TEXT:
"""

Using HDP 2.4 and HAWQ 2.0
Wanted to read json data kept in HDFS path into HAWQ external table?
Followed below steps to add new json plugin into PXF and read data.
Download plugin "json-pxf-ext-3.0.1.0-1.jar" from https://bintray.com/big-data/maven/pxf-plugins/view#
Copy the plugin into path /usr/lib/pxf.
Create External table
CREATE EXTERNAL TABLE ext_json_mytestfile ( created_at TEXT, id_str TEXT, text TEXT, source TEXT, "user.id" INTEGER, "user.location" TEXT, "coordinates.type" TEXT, "coordinates.coordinates[0]" DOUBLE PRECISION, "coordinates.coordinates[1]" DOUBLE PRECISION) LOCATION ('pxf://localhost:51200/tmp/hawq_test.json' '?FRAGMENTER=org.apache.hawq.pxf.plugins.hdfs.HdfsDataFragmenter' '&ACCESSOR=org.apache.hawq.pxf.plugins.json.JsonAccessor' '&RESOLVER=org.apache.hawq.pxf.plugins.json.JsonResolver' '&ANALYZER=org.apache.hawq.pxf.plugins.hdfs.HdfsAnalyzer') FORMAT 'CUSTOM' (FORMATTER='pxfwritable_import') LOG ERRORS INTO err_json_mytestfile SEGMENT REJECT LIMIT 10 ROWS;
When execute the above DDL table create successfully. After that trying to execute select query
select * from ext_json_mytestfile;
But getting error: -
ERROR: remote component error (500) from 'localhost:51200': type Exception report message java.lang.ClassNotFoundException: org.apache.hawq.pxf.plugins.json.JsonAccessor description The server encountered an internal error that prevented it from fulfilling this request. exception javax.servlet.ServletException: java.lang.ClassNotFoundException: org.apache.hawq.pxf.plugins.json.JsonAccessor (libchurl.c:878) (seg4 sandbox.hortonworks.com:40000 pid=117710) (dispatcher.c:1801) DETAIL: External table ext_json_mytestfile
Any help would be much appreciated.

"""

SOURCE INFORMATION:
"""

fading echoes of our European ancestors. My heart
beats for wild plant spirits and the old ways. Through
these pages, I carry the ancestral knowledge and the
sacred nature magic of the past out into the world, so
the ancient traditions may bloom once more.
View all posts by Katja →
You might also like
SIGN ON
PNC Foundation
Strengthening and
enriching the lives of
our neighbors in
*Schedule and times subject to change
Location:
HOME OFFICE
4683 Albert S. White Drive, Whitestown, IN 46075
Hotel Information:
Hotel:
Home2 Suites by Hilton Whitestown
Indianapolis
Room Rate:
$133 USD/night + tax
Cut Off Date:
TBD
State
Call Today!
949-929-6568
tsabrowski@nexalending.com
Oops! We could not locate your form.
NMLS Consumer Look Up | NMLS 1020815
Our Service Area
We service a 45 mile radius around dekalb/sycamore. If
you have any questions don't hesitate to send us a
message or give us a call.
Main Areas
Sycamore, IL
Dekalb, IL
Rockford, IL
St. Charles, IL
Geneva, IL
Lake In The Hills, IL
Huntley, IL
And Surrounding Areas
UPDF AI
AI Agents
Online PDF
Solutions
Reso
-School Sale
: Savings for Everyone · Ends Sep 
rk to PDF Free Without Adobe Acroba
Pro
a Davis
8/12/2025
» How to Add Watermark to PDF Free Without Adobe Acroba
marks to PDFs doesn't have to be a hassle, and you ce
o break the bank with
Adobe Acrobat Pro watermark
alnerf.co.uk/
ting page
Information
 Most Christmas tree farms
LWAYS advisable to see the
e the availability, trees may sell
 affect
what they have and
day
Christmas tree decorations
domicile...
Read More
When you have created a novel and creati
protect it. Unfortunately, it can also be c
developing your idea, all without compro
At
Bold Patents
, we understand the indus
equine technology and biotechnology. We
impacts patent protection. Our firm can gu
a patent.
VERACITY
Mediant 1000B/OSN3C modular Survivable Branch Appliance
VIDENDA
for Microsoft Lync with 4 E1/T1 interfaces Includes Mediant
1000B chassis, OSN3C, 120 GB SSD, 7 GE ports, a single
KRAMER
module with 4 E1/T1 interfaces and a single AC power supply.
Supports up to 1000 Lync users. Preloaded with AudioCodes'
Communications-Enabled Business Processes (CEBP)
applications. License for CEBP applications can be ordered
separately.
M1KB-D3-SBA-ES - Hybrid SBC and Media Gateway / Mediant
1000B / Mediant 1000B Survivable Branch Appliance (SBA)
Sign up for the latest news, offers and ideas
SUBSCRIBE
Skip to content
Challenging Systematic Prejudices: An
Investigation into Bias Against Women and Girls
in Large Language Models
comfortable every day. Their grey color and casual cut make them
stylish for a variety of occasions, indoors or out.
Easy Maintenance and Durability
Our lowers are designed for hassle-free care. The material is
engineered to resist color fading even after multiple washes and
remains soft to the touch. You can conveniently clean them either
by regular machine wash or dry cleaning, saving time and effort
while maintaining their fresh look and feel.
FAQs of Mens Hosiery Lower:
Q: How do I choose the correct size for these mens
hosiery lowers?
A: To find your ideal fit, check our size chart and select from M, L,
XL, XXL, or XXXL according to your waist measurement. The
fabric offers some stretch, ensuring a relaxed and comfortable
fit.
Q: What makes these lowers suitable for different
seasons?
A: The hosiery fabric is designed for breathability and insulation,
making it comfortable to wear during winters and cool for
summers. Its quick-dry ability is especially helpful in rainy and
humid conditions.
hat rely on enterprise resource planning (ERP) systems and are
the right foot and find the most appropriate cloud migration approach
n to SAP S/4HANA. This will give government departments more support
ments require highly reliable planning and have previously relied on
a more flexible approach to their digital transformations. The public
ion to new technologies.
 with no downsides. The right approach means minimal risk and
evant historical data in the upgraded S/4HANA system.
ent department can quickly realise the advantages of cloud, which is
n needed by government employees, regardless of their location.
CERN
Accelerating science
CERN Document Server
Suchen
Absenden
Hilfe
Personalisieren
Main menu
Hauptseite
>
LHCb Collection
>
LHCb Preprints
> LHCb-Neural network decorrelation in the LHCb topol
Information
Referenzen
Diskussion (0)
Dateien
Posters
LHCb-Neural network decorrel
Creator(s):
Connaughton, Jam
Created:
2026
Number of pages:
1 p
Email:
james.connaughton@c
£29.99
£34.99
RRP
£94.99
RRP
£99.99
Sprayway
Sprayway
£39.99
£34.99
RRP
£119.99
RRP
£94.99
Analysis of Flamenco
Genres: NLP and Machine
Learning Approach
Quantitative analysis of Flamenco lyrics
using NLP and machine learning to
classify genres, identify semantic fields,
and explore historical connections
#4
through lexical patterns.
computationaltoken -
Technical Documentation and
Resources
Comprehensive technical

"""

TO DO: Write out the HAWQ JSON plugin post from "Using HDP 2.4" to "and read data.".

RESPONSE BOX:
Using HDP 2.4 and HAWQ 2.0
Wanted to read json data kept in HDFS path into HAWQ external table?
Followed below steps to add new json plugin into PXF and read data.